## Extract provided
Seymour Pierce expects good news for AMEC
Seymour Pierce analyst Kevin Lapwood has reiterated his 'buy' recommendation on oil industry supplier AMEC (AMEC.L) ahead of Thursday's full-year results.
The company's aim of generating 100p of earnings per share by 2015 is now likely to be reached earlier, Lapwood said, and AMEC is now looking at double-digit earnings growth for each of the next two years. For this to happen, the orderbook will need to stay at last year's £3.3 billion level, if not the £3.6 billion achieved in June 2012.
'The signs are good,' Lapwood said. 'The company is currently enjoying a strong run of activity in conventional oil and gas activity. (30% of the group). This is in part due to the current period of oil price stability but also to very strong growth in the Gulf of Mexico, where AMEC has benefited from not being a major presence in the region at the time of the Macondo disaster and its strong safety track record.'
Shares in the group closed at £11.04 on Monday, up 3p or 0.3%.
Kofax on the 'naughty step'
A disappointing set of second-quarter results from business process management firm Kofax (KFX.L) has pushed Investec analyst Julian Yates to put the group's target price under review.
Kofax warned that full-year results would be lower than expected after software licensing revenues fell 24% in the quarter. Overall sales declined 8% and adjusted earnings fell 40% year-on-year.
'A slipped mid-seven-figure deal in Europe, the Middle East and Africa and a reorganisation of the sales force in the Americas, combined with ongoing macro pressure on the group’s core capture business, has resulted in the above reductions in guidance on revenue and profits,' Yates said.
Over at Panmure George O'Connor slashed his forecasts and downgraded the stock to 'hold' from 'buy'. 'Our scenario of Kofax being the market turnaround for 2013 seems unnecessarily starry-eyed. The shares will remain on the naughty step at least until the final results,' he added.
Shares in the group closed at 273p on Monday, down 47p or 14.6%.
Merchant Securities lifts target price for Fidessa
Merchant Securities analyst Roger Phillips has increased his target price for trading software maker Fidessa (FDSA.L) following a set of annual results that beat his forecasts.
Revenues of £278.6 million were about 1% ahead of what Phillips had pencilled in. Recurring revenue grew 2% over the year, implying a 2% second-half sequential decline after a 5% rise in the first half. The total dividend for the year increased slightly to 82p, meaning an effective yield of around 5%.
'The outlook statement is steady for FY13 in expecting more of the same, albeit this is slightly ahead of our forecasts,' Phillips said. 'We continue with our long term Buy thesis, as we believe Q3/12 will prove the low watermark for forecasts.'
The analyst's target price rises from £15.10 to £16.80.

## Exercises
A. Answer the following from the analyst roundup above, one line each:
(i) At what price did AMEC shares close on Monday?
(ii) By how much did Kofax's software licensing revenues fall in the quarter?
(iii) What is Roger Phillips's new target price for Fidessa?
B. Pick up the roundup of analyst views on AMEC, Kofax and Fidessa at the point where it ends, and continue it in the same style.

## Data section
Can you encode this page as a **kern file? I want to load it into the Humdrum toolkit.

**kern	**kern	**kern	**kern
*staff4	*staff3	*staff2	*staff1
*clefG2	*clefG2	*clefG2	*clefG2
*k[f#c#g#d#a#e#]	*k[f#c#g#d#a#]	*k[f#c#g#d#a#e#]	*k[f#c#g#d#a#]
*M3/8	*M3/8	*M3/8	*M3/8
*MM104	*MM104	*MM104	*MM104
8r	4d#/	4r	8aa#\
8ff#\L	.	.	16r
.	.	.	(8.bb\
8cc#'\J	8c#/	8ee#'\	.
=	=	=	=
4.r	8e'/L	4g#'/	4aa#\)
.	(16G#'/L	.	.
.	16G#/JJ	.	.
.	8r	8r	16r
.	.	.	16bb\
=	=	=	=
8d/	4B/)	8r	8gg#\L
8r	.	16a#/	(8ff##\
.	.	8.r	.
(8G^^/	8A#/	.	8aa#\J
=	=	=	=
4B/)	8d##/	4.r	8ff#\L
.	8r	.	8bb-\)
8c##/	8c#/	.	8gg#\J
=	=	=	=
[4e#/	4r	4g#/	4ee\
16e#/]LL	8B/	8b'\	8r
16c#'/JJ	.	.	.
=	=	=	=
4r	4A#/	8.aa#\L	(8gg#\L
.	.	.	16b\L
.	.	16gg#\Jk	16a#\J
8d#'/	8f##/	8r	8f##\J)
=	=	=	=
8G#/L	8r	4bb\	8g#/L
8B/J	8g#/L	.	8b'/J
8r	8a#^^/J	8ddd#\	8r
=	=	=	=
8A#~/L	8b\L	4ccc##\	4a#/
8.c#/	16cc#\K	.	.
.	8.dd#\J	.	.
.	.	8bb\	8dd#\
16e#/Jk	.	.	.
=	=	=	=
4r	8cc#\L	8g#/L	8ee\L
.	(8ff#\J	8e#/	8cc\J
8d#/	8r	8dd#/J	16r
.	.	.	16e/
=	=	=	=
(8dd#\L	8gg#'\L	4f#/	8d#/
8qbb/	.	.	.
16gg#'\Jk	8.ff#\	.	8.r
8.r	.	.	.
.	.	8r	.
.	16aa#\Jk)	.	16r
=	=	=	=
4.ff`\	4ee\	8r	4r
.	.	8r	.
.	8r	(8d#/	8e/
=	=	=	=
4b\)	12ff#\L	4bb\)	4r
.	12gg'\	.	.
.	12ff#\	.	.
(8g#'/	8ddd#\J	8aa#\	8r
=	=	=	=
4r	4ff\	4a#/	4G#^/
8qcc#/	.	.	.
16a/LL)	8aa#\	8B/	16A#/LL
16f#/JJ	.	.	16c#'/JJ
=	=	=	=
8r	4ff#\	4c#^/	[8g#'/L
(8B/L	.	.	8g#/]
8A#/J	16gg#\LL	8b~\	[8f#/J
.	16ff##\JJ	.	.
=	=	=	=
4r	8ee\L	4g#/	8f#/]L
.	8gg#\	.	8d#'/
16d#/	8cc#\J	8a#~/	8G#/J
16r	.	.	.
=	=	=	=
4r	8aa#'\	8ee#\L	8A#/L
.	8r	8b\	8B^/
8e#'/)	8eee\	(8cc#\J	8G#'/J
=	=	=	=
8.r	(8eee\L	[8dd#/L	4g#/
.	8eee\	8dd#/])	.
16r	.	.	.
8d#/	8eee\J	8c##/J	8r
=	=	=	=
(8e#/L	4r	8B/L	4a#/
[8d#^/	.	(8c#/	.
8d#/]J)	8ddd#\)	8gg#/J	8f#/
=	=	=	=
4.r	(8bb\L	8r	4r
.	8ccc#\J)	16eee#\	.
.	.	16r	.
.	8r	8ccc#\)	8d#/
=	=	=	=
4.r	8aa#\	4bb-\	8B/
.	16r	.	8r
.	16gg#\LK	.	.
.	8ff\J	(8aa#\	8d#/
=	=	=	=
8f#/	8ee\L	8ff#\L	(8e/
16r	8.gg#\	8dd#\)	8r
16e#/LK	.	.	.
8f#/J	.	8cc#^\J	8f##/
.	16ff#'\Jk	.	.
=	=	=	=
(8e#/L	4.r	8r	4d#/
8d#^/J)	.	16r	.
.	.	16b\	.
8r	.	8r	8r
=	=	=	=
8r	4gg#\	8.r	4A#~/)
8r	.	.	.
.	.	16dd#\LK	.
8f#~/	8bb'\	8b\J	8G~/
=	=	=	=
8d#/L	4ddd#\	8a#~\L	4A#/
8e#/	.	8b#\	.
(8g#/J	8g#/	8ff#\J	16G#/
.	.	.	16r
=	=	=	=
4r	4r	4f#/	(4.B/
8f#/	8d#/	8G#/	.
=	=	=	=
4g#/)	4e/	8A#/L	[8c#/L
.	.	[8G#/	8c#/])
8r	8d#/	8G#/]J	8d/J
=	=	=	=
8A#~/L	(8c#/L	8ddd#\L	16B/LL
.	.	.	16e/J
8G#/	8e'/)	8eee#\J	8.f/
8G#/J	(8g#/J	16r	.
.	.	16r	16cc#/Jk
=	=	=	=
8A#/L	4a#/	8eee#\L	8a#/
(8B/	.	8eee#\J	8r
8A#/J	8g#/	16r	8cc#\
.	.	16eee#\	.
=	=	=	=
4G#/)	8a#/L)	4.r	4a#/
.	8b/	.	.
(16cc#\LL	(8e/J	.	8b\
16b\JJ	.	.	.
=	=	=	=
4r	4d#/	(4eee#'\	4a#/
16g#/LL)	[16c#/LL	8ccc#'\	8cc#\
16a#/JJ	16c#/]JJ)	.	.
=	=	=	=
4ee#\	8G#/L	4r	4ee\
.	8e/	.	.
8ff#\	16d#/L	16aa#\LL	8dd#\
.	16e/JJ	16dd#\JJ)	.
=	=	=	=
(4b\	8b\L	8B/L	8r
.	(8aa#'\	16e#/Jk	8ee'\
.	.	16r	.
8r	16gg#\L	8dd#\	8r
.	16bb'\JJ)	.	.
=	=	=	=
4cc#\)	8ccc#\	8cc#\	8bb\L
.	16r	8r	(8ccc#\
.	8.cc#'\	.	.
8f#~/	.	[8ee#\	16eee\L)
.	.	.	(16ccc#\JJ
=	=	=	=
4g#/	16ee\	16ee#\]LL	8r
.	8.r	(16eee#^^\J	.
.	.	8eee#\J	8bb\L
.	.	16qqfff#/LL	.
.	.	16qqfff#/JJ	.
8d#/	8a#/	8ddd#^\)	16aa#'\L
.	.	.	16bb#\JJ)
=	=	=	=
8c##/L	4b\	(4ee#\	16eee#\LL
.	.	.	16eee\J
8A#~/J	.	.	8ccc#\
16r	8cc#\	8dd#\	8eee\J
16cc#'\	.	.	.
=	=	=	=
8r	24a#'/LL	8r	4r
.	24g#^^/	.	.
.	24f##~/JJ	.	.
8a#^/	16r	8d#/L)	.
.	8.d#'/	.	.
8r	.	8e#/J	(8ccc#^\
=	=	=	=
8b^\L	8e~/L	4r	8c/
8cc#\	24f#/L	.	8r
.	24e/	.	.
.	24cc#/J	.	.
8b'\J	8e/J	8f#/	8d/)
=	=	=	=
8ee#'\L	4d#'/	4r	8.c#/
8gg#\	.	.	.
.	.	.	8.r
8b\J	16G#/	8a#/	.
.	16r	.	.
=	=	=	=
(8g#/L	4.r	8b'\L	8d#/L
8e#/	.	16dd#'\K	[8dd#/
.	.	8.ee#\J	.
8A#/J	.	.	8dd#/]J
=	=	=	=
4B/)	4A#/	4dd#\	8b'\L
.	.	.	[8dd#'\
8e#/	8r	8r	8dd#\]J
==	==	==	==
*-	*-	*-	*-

## Answers by task
A.
(i) £11.04
(ii) 24%
(iii) £16.80

B.
Shares in the group closed at £15.87 on Monday, up 60p or 4%.
Berenberg Bank downgrades Catlin to 'sell'
Earnings at insurance group Catlinn (CGL.L) look set to remain under pressure over the next couple of years, Berenberg Bank analyst Tom Carstairs has warned, spurring him to downgrade the shares from 'buy' to 'sell'.
'While FY 2012 results missed consensus, our negative stance reflects our view that earnings will remain subdued in 2013/14 as Catlin continues to incur costs associated with its expansion and the build-out of its international operations,' the analyst said.
The second half of last year saw Catlin close the valuation gap with a number of its rivals, Carstairs noted, but he now thinks the shares look fully valued.
'Our revised 12-month forward price target, based on a sum-of-theparts fair value, implies downside to the current share price and we would encourage investors to switch into Beazley within the Lloyd’s sector, which we rate Buy,' he added.
Shares in the group closed at 516p on Monday, down 2p or 0.4%.
FinnCap welcomes news of development collaboration at IDH
FinnCap analyst Keith Redpath has welcomed news that medical firm Immunodiagnostic Systems (IDH.L) is joining forces with Diagnostica Stago to develop a new tool to analyse blood-clotting disorders.
Although Redpath said in the short term the move isn't particularly lucrative for IDH, which will receive €1 million from Stago towards development costs, longer term it's a good sign.
'We are reassured that IDS is seeking new opportunities to extract value from the IDS- iSYS platform outside of its own historical focus,' he said. However, as the system is expected to take two to three years to develop, he's keeping his 'hold' recommendation and 260p target price in place for now.
Shares in the group closed at 287p on Monday, up 5.8p or 2%.